» The task
In the entries below, how many lines contain the word "plus"? State the number and nothing more.

Data excerpts:
*** Begin section ***

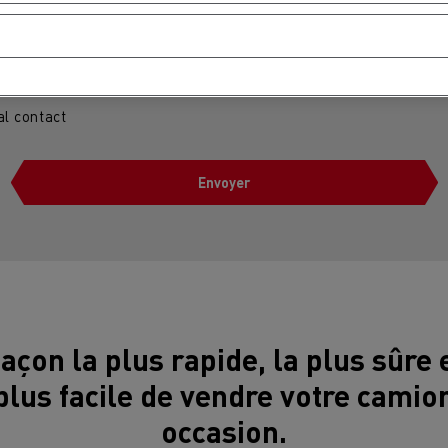
Occupation
al contact
Envoyer
MION POIDS LOURD OCCASION
façon la plus rapide, la plus sûre e
plus facile de vendre votre camio
occasion.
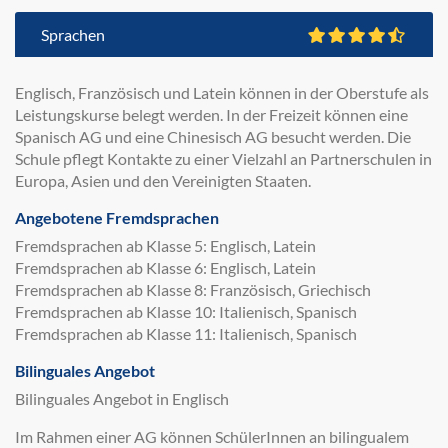
Sprachen
Englisch, Französisch und Latein können in der Oberstufe als
Leistungskurse belegt werden. In der Freizeit können eine
Spanisch AG und eine Chinesisch AG besucht werden. Die
Schule pflegt Kontakte zu einer Vielzahl an Partnerschulen in
Europa, Asien und den Vereinigten Staaten.
Angebotene Fremdsprachen
Fremdsprachen ab Klasse 5: Englisch, Latein
Fremdsprachen ab Klasse 6: Englisch, Latein
Fremdsprachen ab Klasse 8: Französisch, Griechisch
Fremdsprachen ab Klasse 10: Italienisch, Spanisch
Fremdsprachen ab Klasse 11: Italienisch, Spanisch
Bilinguales Angebot
Bilinguales Angebot in Englisch
Im Rahmen einer AG können SchülerInnen an bilingualem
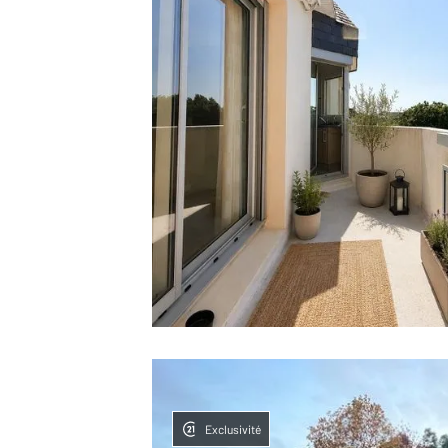
Exclusivité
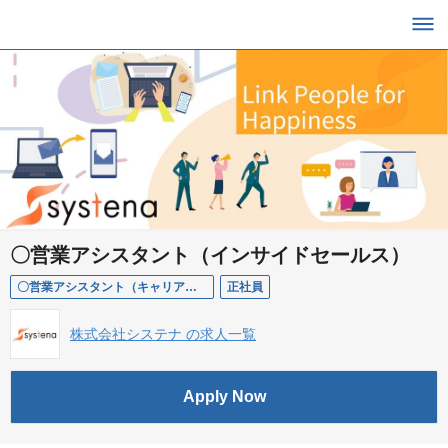
〇営業アシスタント（インサイドセールス）
〇営業アシスタント（キャリアチェンジ歓迎/残業少なめ/賞与二回）
正社員
株式会社システナ の求人一覧
Apply Now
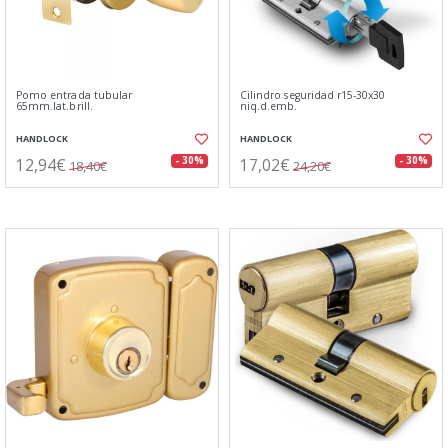
Pomo entrada tubular
Cilindro seguridad r15-30x30
65mm.lat.brill.
niq.d.emb.
HANDLOCK
HANDLOCK
12,94€
17,02€
- 30%
- 30%
18,40€
24,20€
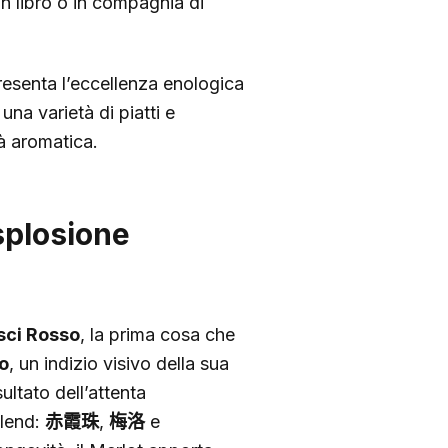
 libro o in compagnia di
esenta l’eccellenza enologica
na varietà di piatti e
tà aromatica.
Esplosione
Osci Rosso
, la prima cosa che
o
, un indizio visivo della sua
ultato dell’attenta
blend:
赤霞珠
,
梅洛
e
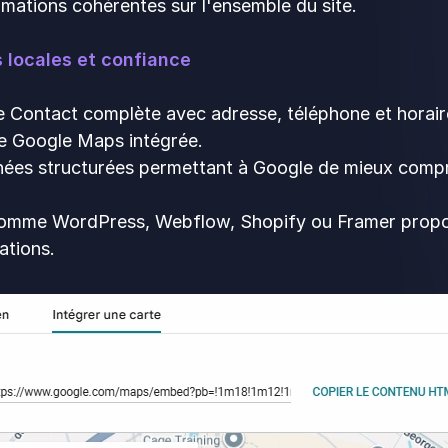
rmations cohérentes sur l'ensemble du site.
 locales et confiance
 Contact complète avec adresse, téléphone et horair
e Google Maps intégrée.
ées structurées permettant à Google de mieux compr
mme WordPress, Webflow, Shopify ou Framer proposen
ations.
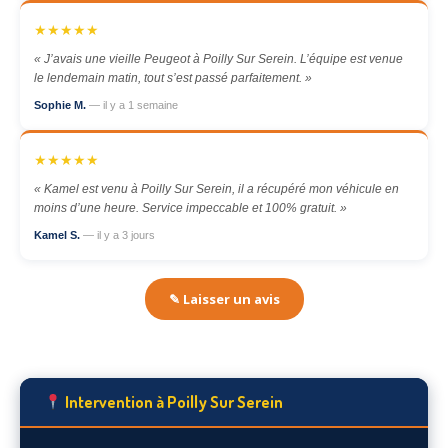
★★★★★
« J’avais une vieille Peugeot à Poilly Sur Serein. L’équipe est venue
le lendemain matin, tout s’est passé parfaitement. »
Sophie M.
— il y a 1 semaine
★★★★★
« Kamel est venu à Poilly Sur Serein, il a récupéré mon véhicule en
moins d’une heure. Service impeccable et 100% gratuit. »
Kamel S.
— il y a 3 jours
✎ Laisser un avis
Intervention à Poilly Sur Serein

*** End section ***

» Answer to this task
2